To voters’ benefit, though, the episode gives insight into Janet’s character that voters need to evaluate her fitness for elected office.
It demonstrates that:
1) Janet will try to get away with unethical acts when it serves her purpose and she thinks she can get away with it;
2) She will pass off the work of others as her own if she beleives she is unlikely to get caught, and,
3) She will deflect responsibility for unethical or immoral acts by making excuses and blaming others rather than taking responsibility and apologizing as a person of integrity would, although a person of real integrity would be unlikely to commit such unethical acts to begin with. If a truly ethical person thought any action they were about to undertake might remotely be considered unethical, they would likely consult others before doing it.
This is important information voters need to decide who is best suited to be county commissioner. Do you want a commissioner who tries to get away with things, skirt the letter and intent of rules and agreements and who will do end runs around the law, or someone who will serve honestly and ethically, strive to be moral and abide by all laws and rules to the best of their ability?
We just need to look how she supported Tina Peters!!! Rowland is one false eyelash smarter than Tina, but just as crooked and deceitful as the clown Peters!
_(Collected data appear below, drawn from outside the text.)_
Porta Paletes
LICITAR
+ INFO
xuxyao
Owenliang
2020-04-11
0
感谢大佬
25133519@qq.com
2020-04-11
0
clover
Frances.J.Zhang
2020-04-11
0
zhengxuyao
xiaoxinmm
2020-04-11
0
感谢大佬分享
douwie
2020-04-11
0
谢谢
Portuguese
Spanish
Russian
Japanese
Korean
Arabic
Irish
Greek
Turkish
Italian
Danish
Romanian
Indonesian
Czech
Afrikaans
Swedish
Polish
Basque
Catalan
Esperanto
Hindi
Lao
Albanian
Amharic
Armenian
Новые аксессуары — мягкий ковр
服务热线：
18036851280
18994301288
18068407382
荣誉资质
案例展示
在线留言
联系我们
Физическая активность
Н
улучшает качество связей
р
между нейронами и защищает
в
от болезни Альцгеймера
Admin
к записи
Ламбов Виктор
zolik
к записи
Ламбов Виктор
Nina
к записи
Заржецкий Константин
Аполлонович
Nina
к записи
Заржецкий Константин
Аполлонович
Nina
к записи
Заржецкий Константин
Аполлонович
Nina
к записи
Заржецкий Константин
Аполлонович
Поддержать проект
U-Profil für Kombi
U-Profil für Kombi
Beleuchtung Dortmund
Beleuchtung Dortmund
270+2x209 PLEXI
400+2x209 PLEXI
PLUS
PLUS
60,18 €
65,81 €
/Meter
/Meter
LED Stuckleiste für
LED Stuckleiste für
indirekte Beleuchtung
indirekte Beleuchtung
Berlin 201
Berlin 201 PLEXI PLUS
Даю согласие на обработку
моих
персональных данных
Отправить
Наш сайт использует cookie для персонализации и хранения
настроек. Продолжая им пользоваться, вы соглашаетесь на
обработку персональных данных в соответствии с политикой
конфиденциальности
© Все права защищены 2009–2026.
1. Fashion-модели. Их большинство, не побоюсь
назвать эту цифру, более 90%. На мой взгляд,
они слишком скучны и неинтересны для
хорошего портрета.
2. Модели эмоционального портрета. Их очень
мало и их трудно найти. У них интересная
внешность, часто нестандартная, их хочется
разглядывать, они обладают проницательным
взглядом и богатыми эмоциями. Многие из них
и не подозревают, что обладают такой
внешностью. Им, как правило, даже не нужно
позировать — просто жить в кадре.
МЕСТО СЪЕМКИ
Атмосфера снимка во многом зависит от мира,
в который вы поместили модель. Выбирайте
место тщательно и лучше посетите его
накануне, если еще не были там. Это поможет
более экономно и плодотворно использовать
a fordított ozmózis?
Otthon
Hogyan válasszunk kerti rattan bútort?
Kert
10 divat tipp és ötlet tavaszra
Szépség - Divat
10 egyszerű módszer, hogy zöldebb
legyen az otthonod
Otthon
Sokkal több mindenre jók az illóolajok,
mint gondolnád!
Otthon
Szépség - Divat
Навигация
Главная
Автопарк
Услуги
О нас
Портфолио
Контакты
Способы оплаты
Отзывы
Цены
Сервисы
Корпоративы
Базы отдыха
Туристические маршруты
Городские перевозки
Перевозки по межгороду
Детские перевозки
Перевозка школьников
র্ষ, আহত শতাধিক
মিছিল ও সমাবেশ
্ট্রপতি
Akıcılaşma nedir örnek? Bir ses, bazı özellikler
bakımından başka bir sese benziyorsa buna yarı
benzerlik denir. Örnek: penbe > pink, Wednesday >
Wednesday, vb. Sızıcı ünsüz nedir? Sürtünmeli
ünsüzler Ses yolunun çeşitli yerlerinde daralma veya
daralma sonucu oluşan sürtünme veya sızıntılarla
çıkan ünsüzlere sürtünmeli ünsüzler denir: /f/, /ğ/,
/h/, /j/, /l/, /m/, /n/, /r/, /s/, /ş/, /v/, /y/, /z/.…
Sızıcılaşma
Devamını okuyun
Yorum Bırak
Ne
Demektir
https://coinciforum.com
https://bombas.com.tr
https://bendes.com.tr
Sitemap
Remember both the crooked Peters and the fiasco Rowland created with the health department when you go to vote,
Same old Republican rhetoric with more lies etc. Sounds like Blowbert!
She’s still touting this absurd fiscally conservative image, yet has singlehandedly cost Mesa County hundred of thousands of dollars in settlements and questionable spending? What a laugh! Just like Co-Commission Crony Davis, she’s the poster child of self-important impropriety and representing the supposed party of Law & Order; so long as they don’t have to actually obey them. I’d surely also donate to see a billboard keeping a running tally of her financial improprieties, reported “personal expenses” and frittering of taxpayer monies…just sayin
Just take a look at the recent county co cases in the commissioners name, Janet has the county attorneys, and codes offices perjuring themselves twisting facts, ignoring laws, and what ever else they need to do to win for her friends. Its all public records, look it up.
Saw plenty of her deviance with her power grab in Health Dept. fiasco. She is no honest broker by any standards. She spouts “transparency” as she lacks her own. Lots of stuff they don’t teach you at Bible School. Unfortunately she thinks we buy her words and lack the intelligence to see her clearly.
She has a lot in common with our disgraceful TP!
If she was interested in Truth, she could give the reader a couple of facts. But the flyer as written is innuendo spiced up with a dog whistle. I suppose it isn’t really directed at anyone who needs to ask what she means.
“A Machiavellian personality is manipulative and strategic,” says Aimee Daramus, a clinical psychologist in Chicago. “When they have a goal, they think through how to achieve it very skillfully, but without any consideration for the feelings of other people involved.”
“They might also use manipulative behaviors to get what they want, as well as deception or exploitation. They often come off as unemotional.”